## Supplied information
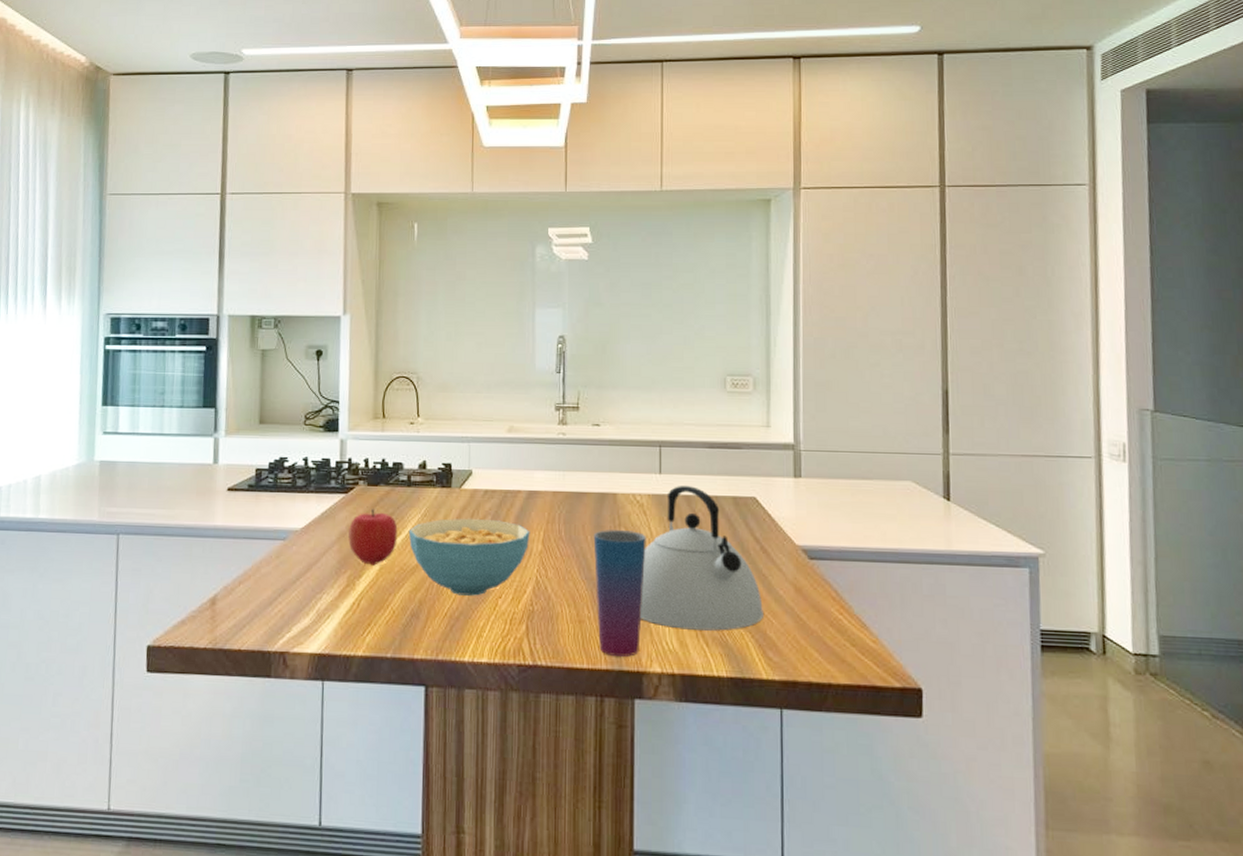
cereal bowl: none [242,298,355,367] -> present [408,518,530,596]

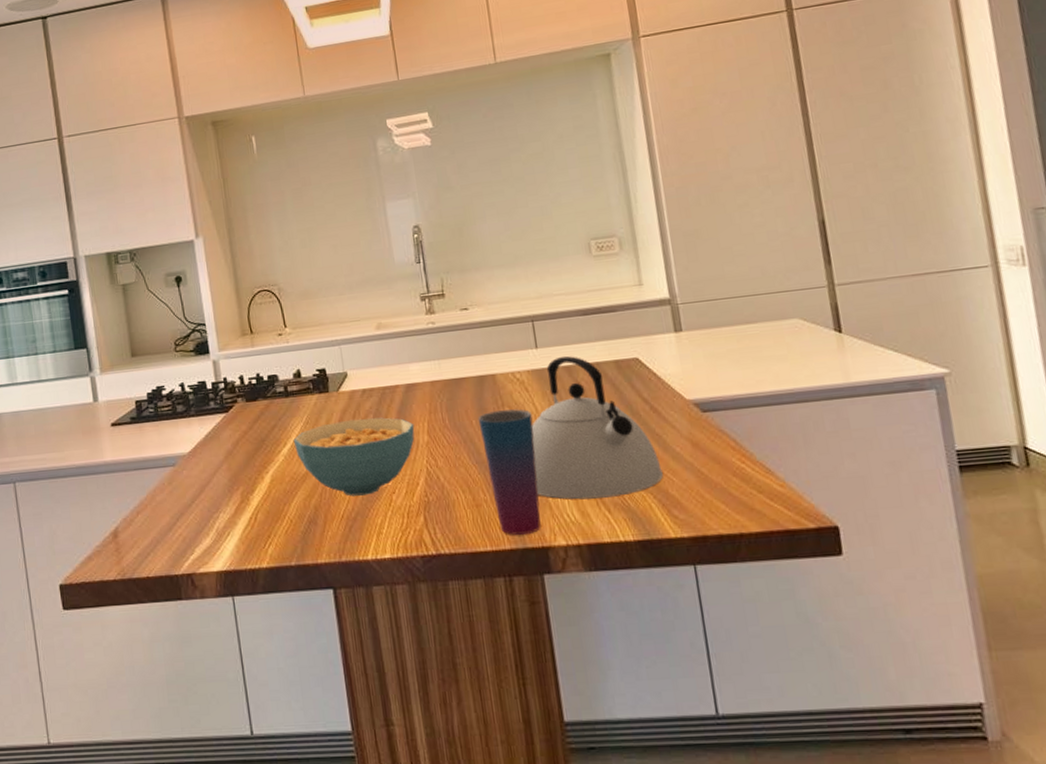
fruit: present [348,508,398,566] -> none [234,423,284,479]

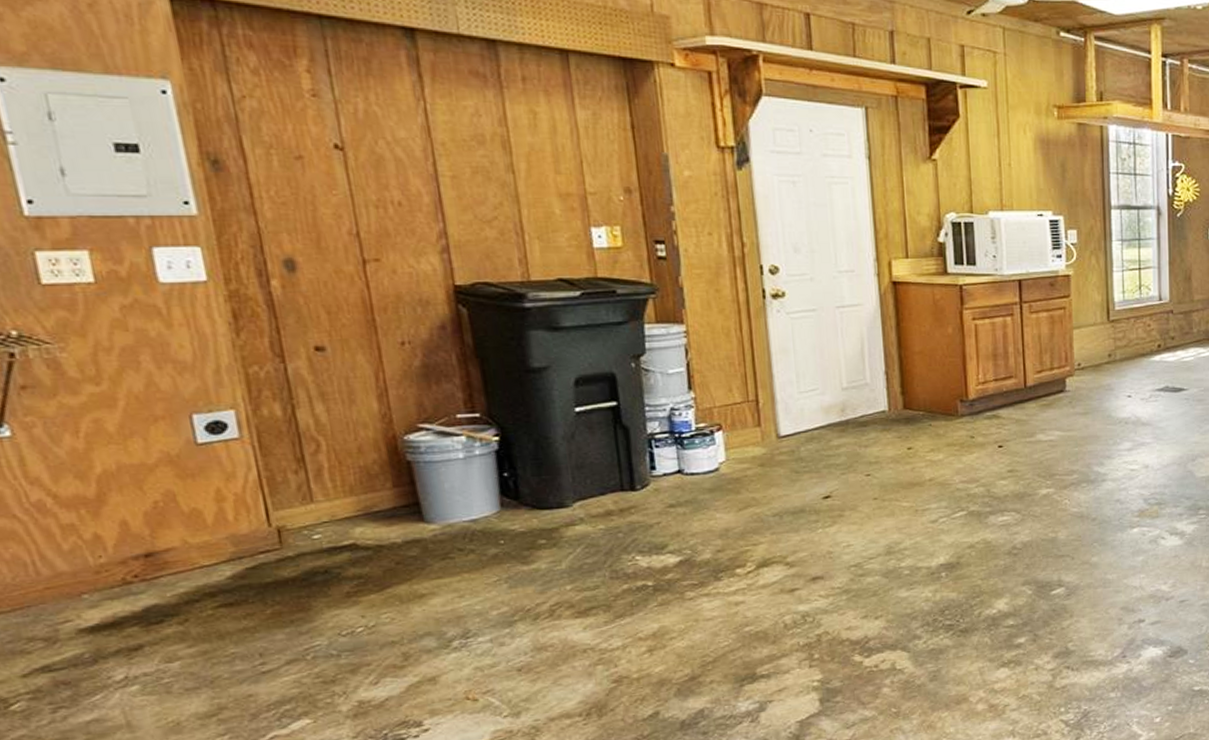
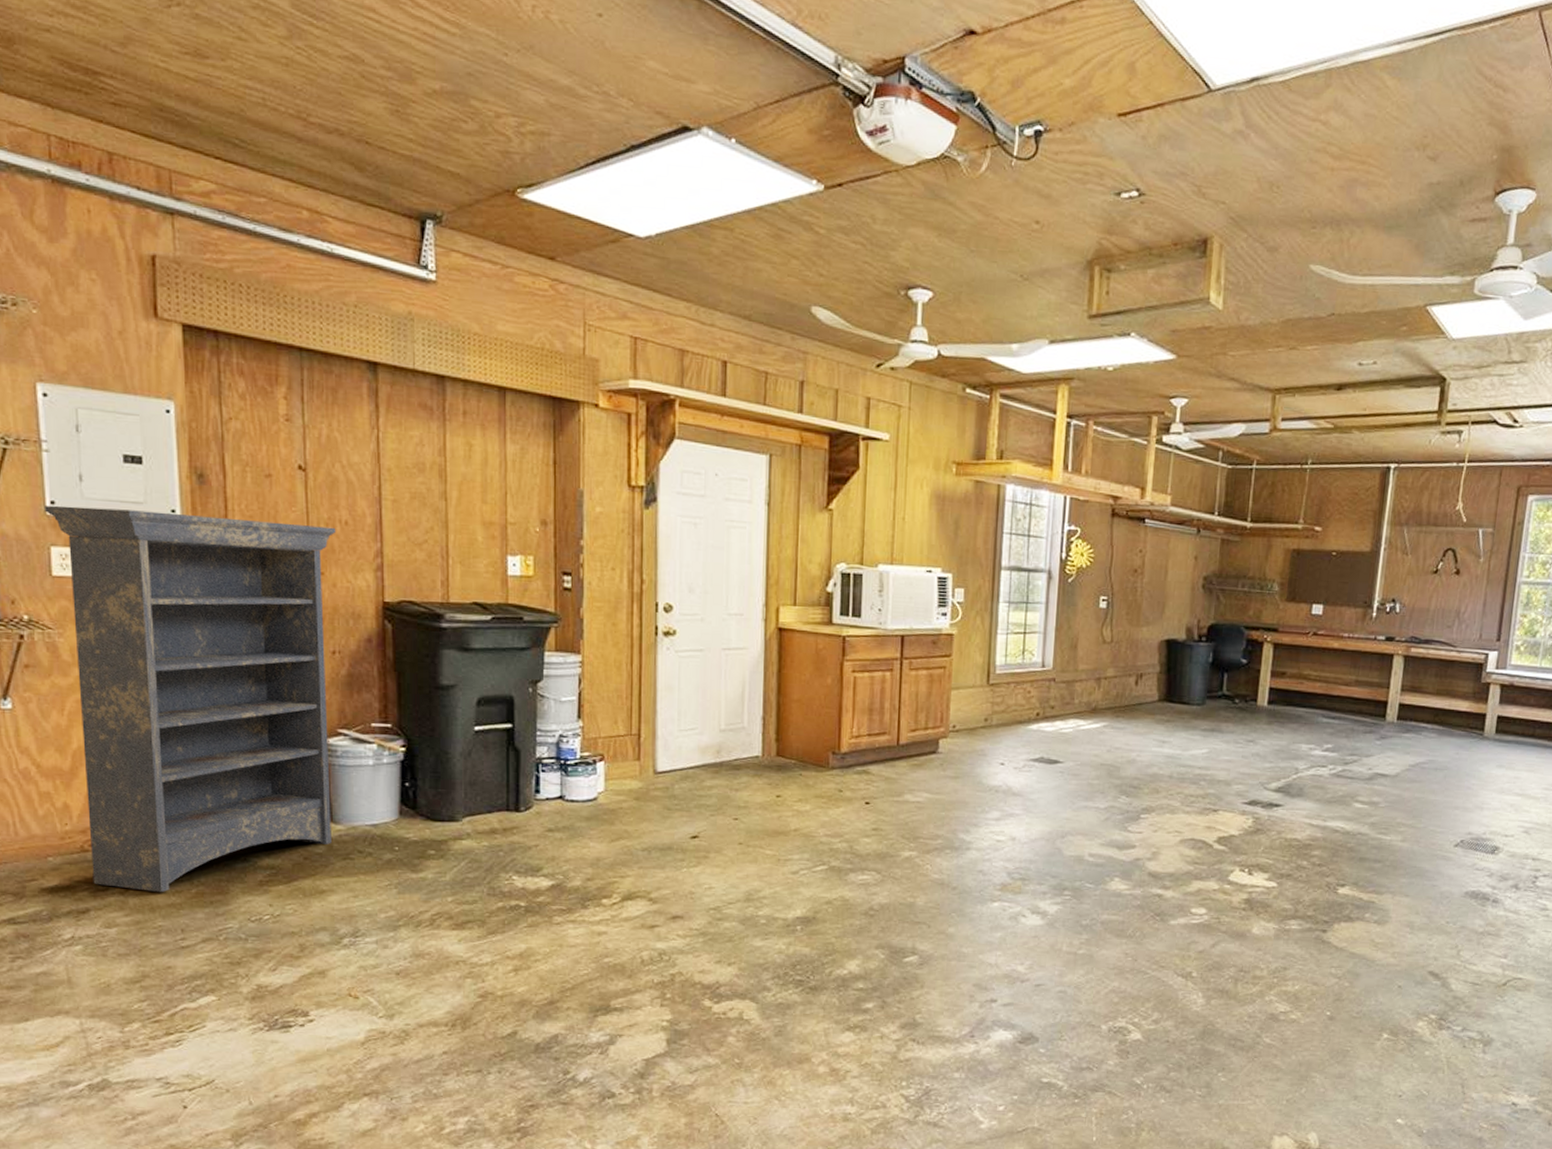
shelving unit: none [20,204,426,618] -> present [45,505,336,892]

## Problem
Would you transcribe the whole listing above exactly? The pictures should not be included.

## Task response
cereal bowl: none [242,298,355,367] -> present [408,518,530,596]

fruit: present [348,508,398,566] -> none [234,423,284,479]

shelving unit: none [20,204,426,618] -> present [45,505,336,892]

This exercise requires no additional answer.